Eventually, my ex figured out that I was spending time with this attractive woman. And guess what happened next? As you can probably guess, my ex suddenly began expressing interest in getting back together with me. This was exactly what I had hoped for all along. Because I was still in love with my ex, I cut off most of my interactions with my new lifeguard friend. But my girlfriend and I would still run into her; after all, she was living next door.
This situation that involved my ex and the attractive lifeguard from the army base taught me a life-lesson. I learned that my ex had expressed an interest in getting back with me because of the fact that she saw me hanging out with such an attractive woman.
Little did my ex know, I never had any kind of romantic relationship with the cute lifeguard. She and I had only been friends. The whole time I had wanted to get back with my ex.
After my ex and I got back together, in order to avoid pissing off my girlfriend, I spent the rest of the year trying to steer clear of that lifeguard. Let’s just say that it was a long year. Yet in the long-run, I got what I had wanted the entire time; back into a relationship with my girlfriend.

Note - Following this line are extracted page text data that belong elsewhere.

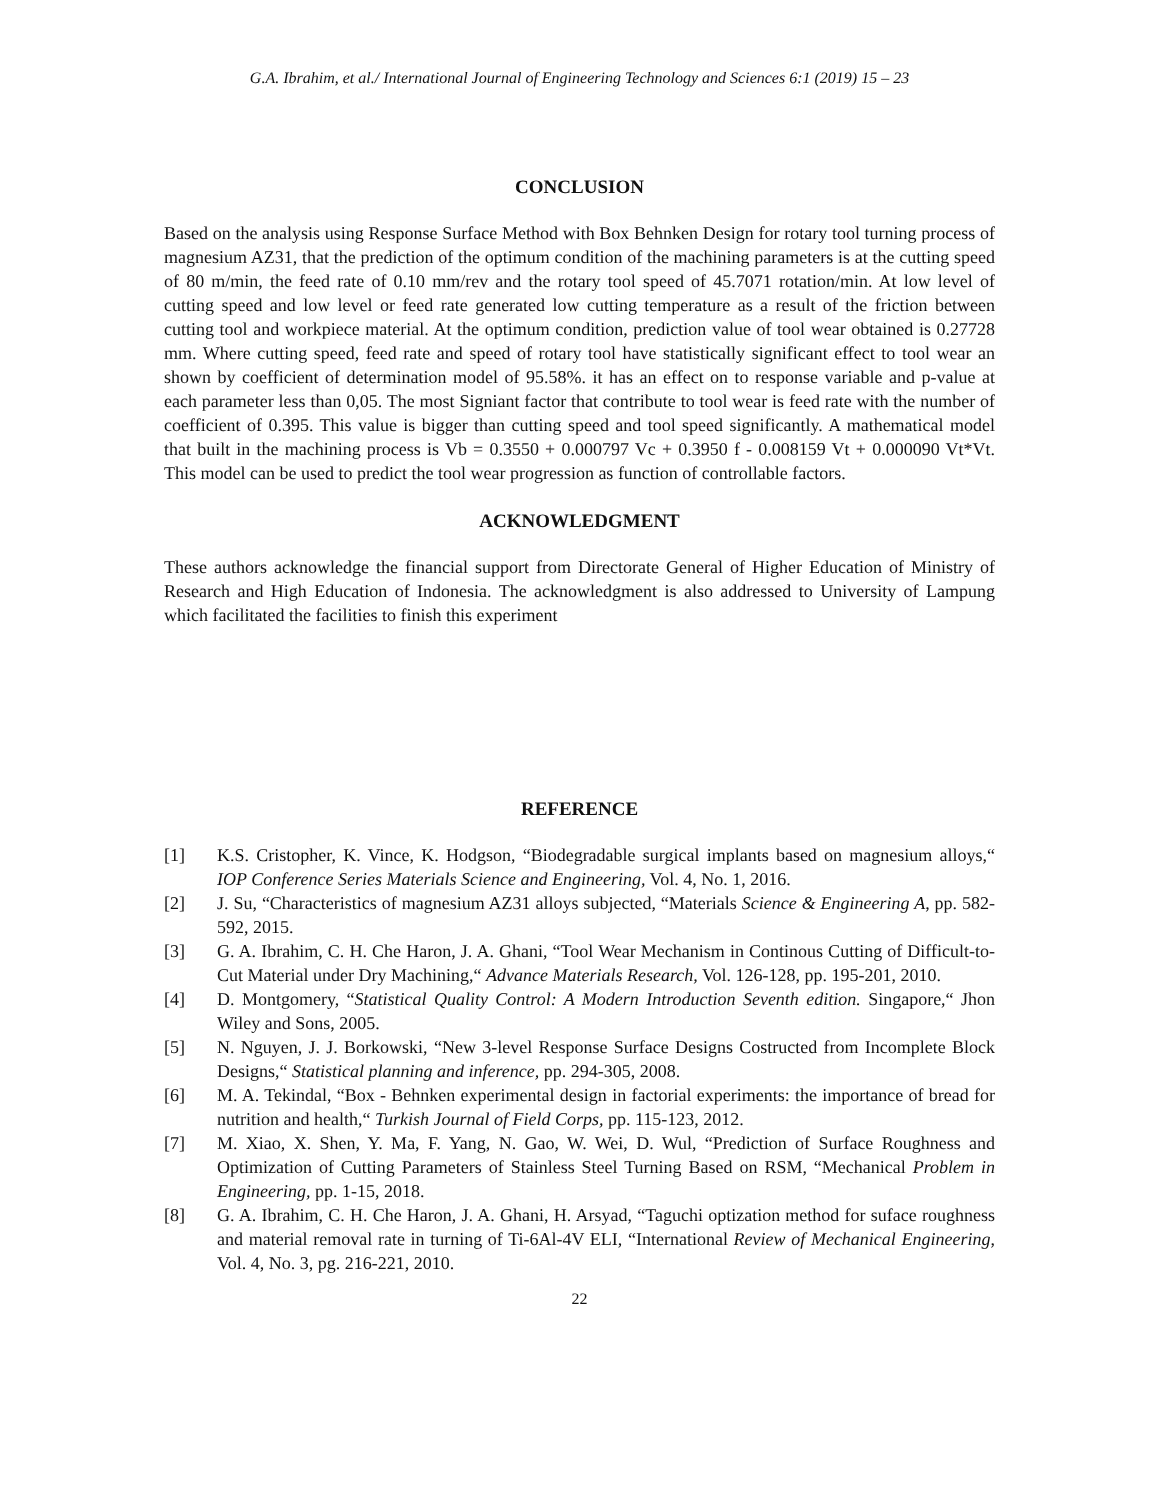G.A. Ibrahim, et al./ International Journal of Engineering Technology and Sciences 6:1 (2019) 15 – 23
CONCLUSION
Based on the analysis using Response Surface Method with Box Behnken Design for rotary tool turning process of magnesium AZ31, that the prediction of the optimum condition of the machining parameters is at the cutting speed of 80 m/min, the feed rate of 0.10 mm/rev and the rotary tool speed of 45.7071 rotation/min. At low level of cutting speed and low level or feed rate generated low cutting temperature as a result of the friction between cutting tool and workpiece material. At the optimum condition, prediction value of tool wear obtained is 0.27728 mm. Where cutting speed, feed rate and speed of rotary tool have statistically significant effect to tool wear an shown by coefficient of determination model of 95.58%. it has an effect on to response variable and p-value at each parameter less than 0,05. The most Signiant factor that contribute to tool wear is feed rate with the number of coefficient of 0.395. This value is bigger than cutting speed and tool speed significantly. A mathematical model that built in the machining process is Vb = 0.3550 + 0.000797 Vc + 0.3950 f - 0.008159 Vt + 0.000090 Vt*Vt. This model can be used to predict the tool wear progression as function of controllable factors.
ACKNOWLEDGMENT
These authors acknowledge the financial support from Directorate General of Higher Education of Ministry of Research and High Education of Indonesia. The acknowledgment is also addressed to University of Lampung which facilitated the facilities to finish this experiment
REFERENCE
[1] K.S. Cristopher, K. Vince, K. Hodgson, “Biodegradable surgical implants based on magnesium alloys,“ IOP Conference Series Materials Science and Engineering, Vol. 4, No. 1, 2016.
[2] J. Su, “Characteristics of magnesium AZ31 alloys subjected, “Materials Science & Engineering A, pp. 582-592, 2015.
[3] G. A. Ibrahim, C. H. Che Haron, J. A. Ghani, “Tool Wear Mechanism in Continous Cutting of Difficult-to-Cut Material under Dry Machining,“ Advance Materials Research, Vol. 126-128, pp. 195-201, 2010.
[4] D. Montgomery, “Statistical Quality Control: A Modern Introduction Seventh edition. Singapore,“ Jhon Wiley and Sons, 2005.
[5] N. Nguyen, J. J. Borkowski, “New 3-level Response Surface Designs Costructed from Incomplete Block Designs,“ Statistical planning and inference, pp. 294-305, 2008.
[6] M. A. Tekindal, “Box - Behnken experimental design in factorial experiments: the importance of bread for nutrition and health,“ Turkish Journal of Field Corps, pp. 115-123, 2012.
[7] M. Xiao, X. Shen, Y. Ma, F. Yang, N. Gao, W. Wei, D. Wul, “Prediction of Surface Roughness and Optimization of Cutting Parameters of Stainless Steel Turning Based on RSM, “Mechanical Problem in Engineering, pp. 1-15, 2018.
[8] G. A. Ibrahim, C. H. Che Haron, J. A. Ghani, H. Arsyad, “Taguchi optization method for suface roughness and material removal rate in turning of Ti-6Al-4V ELI, “International Review of Mechanical Engineering, Vol. 4, No. 3, pg. 216-221, 2010.
22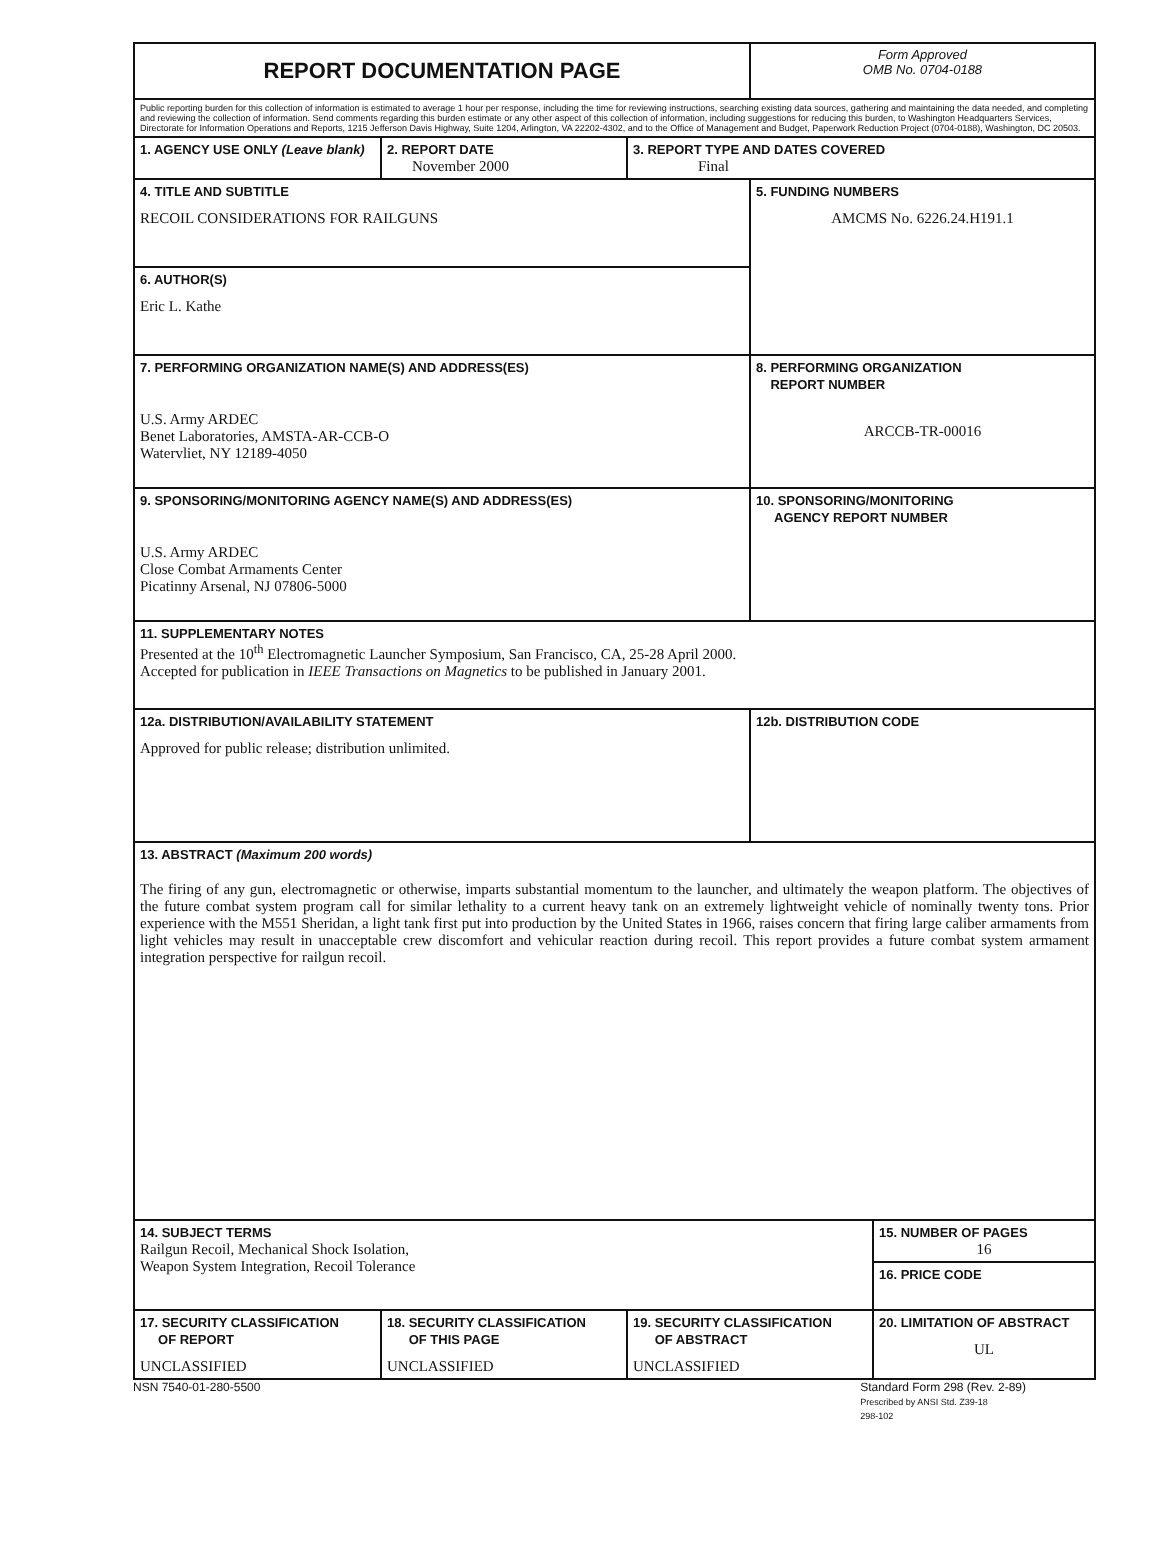| REPORT DOCUMENTATION PAGE | | | Form Approved OMB No. 0704-0188 | |
| Public reporting burden for this collection of information is estimated to average 1 hour per response, including the time for reviewing instructions, searching existing data sources, gathering and maintaining the data needed, and completing and reviewing the collection of information. Send comments regarding this burden estimate or any other aspect of this collection of information, including suggestions for reducing this burden, to Washington Headquarters Services, Directorate for Information Operations and Reports, 1215 Jefferson Davis Highway, Suite 1204, Arlington, VA 22202-4302, and to the Office of Management and Budget, Paperwork Reduction Project (0704-0188), Washington, DC 20503. | | | | |
| 1. AGENCY USE ONLY (Leave blank) | 2. REPORT DATE November 2000 | 3. REPORT TYPE AND DATES COVERED Final | | |
| 4. TITLE AND SUBTITLE RECOIL CONSIDERATIONS FOR RAILGUNS | | | 5. FUNDING NUMBERS AMCMS No. 6226.24.H191.1 | |
| 6. AUTHOR(S) Eric L. Kathe | | | | |
| 7. PERFORMING ORGANIZATION NAME(S) AND ADDRESS(ES) U.S. Army ARDEC Benet Laboratories, AMSTA-AR-CCB-O Watervliet, NY 12189-4050 | | | 8. PERFORMING ORGANIZATION REPORT NUMBER ARCCB-TR-00016 | |
| 9. SPONSORING/MONITORING AGENCY NAME(S) AND ADDRESS(ES) U.S. Army ARDEC Close Combat Armaments Center Picatinny Arsenal, NJ 07806-5000 | | | 10. SPONSORING/MONITORING AGENCY REPORT NUMBER | |
| 11. SUPPLEMENTARY NOTES Presented at the 10<sup>th</sup> Electromagnetic Launcher Symposium, San Francisco, CA, 25-28 April 2000. Accepted for publication in IEEE Transactions on Magnetics to be published in January 2001. | | | | |
| 12a. DISTRIBUTION/AVAILABILITY STATEMENT Approved for public release; distribution unlimited. | | | 12b. DISTRIBUTION CODE | |
| 13. ABSTRACT (Maximum 200 words) The firing of any gun, electromagnetic or otherwise, imparts substantial momentum to the launcher, and ultimately the weapon platform. The objectives of the future combat system program call for similar lethality to a current heavy tank on an extremely lightweight vehicle of nominally twenty tons. Prior experience with the M551 Sheridan, a light tank first put into production by the United States in 1966, raises concern that firing large caliber armaments from light vehicles may result in unacceptable crew discomfort and vehicular reaction during recoil. This report provides a future combat system armament integration perspective for railgun recoil. | | | | |
| 14. SUBJECT TERMS Railgun Recoil, Mechanical Shock Isolation, Weapon System Integration, Recoil Tolerance | | | | 15. NUMBER OF PAGES 16 |
| | | | | 16. PRICE CODE |
| 17. SECURITY CLASSIFICATION OF REPORT UNCLASSIFIED | 18. SECURITY CLASSIFICATION OF THIS PAGE UNCLASSIFIED | 19. SECURITY CLASSIFICATION OF ABSTRACT UNCLASSIFIED | | 20. LIMITATION OF ABSTRACT UL |
NSN 7540-01-280-5500 Standard Form 298 (Rev. 2-89)
Prescribed by ANSI Std. Z39-18
298-102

During the process I described above, I had no intention of getting into a relationship with that cute lifeguard. In fact, I didn’t try to flirt with her. I was still madly in love with my ex. Therefore, since I didn’t care to establish any type of relationship with her, she began to pay a lot of attention to me. In the long run however, The Law of Reversed-Effort managed to help reunite me with the love of my life.
Take away points:
– The reason I wanted to discuss The Law of Reversed Effort in this chapter is only to make readers aware of its existence
– The logic behind The Law of Reversed Effort can be difficult to comprehend.
– Although readers may understand the logic that drives The Law of Reversed Effort, that doesn’t mean that they will necessarily know how to use the forces it produces to their benefit.
– I realize that this phenomenon may cause a person some headaches, but knowing about this force will at least give them a heads-up about how this force affects their relationship.
– I also wanted to discuss The Law of Reversed Effort so that if readers ever experience it, they won’t think that they are going crazy.